Provided information:
---

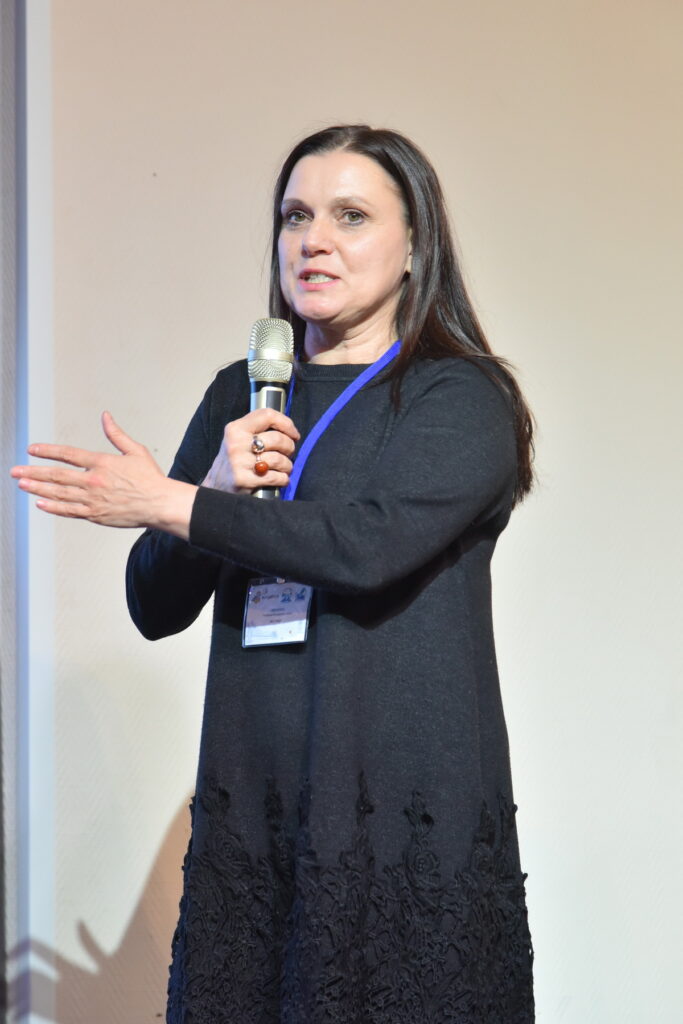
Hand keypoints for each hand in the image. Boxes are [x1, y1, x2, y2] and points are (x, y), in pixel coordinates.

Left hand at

---

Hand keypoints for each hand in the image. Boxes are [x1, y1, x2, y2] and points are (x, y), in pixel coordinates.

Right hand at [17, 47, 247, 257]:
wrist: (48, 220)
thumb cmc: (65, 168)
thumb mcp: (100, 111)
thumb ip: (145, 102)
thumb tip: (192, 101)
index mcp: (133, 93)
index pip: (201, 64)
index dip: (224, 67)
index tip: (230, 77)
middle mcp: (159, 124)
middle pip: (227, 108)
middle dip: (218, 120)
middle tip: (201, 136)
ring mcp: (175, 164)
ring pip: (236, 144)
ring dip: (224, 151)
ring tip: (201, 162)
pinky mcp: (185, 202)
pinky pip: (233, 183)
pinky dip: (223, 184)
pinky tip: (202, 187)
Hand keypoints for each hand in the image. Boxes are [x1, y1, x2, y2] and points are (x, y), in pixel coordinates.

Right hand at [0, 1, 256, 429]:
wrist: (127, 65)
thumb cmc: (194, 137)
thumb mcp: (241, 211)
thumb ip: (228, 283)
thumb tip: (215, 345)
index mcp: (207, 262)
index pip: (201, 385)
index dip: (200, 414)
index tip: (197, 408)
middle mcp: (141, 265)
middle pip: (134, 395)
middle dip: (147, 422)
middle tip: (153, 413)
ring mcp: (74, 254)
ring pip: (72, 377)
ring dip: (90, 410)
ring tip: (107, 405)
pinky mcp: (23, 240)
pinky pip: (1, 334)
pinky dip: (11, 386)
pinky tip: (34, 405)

---

Write down again, exactly as given, only the lines above that fall from the line with "thumb cmc: (194, 137)" to the line with "pinky tip: (34, 405)", inclusive.

Response to this task:
thumb cmc: (194, 137)
thumb mcp: (241, 211)
thumb ip: (228, 283)
thumb tip: (215, 345)
index mcp: (207, 262)
index pip: (201, 385)
index dip: (200, 414)
index tip: (197, 408)
middle mcp: (141, 265)
middle pip: (134, 395)
middle dip: (147, 422)
middle tip: (153, 413)
ring mcp: (74, 254)
ring pip: (72, 377)
ring dip: (90, 410)
ring tip: (107, 405)
pinky mcp: (23, 240)
pinky pip: (1, 334)
pinky dip: (11, 386)
pinky tip: (34, 405)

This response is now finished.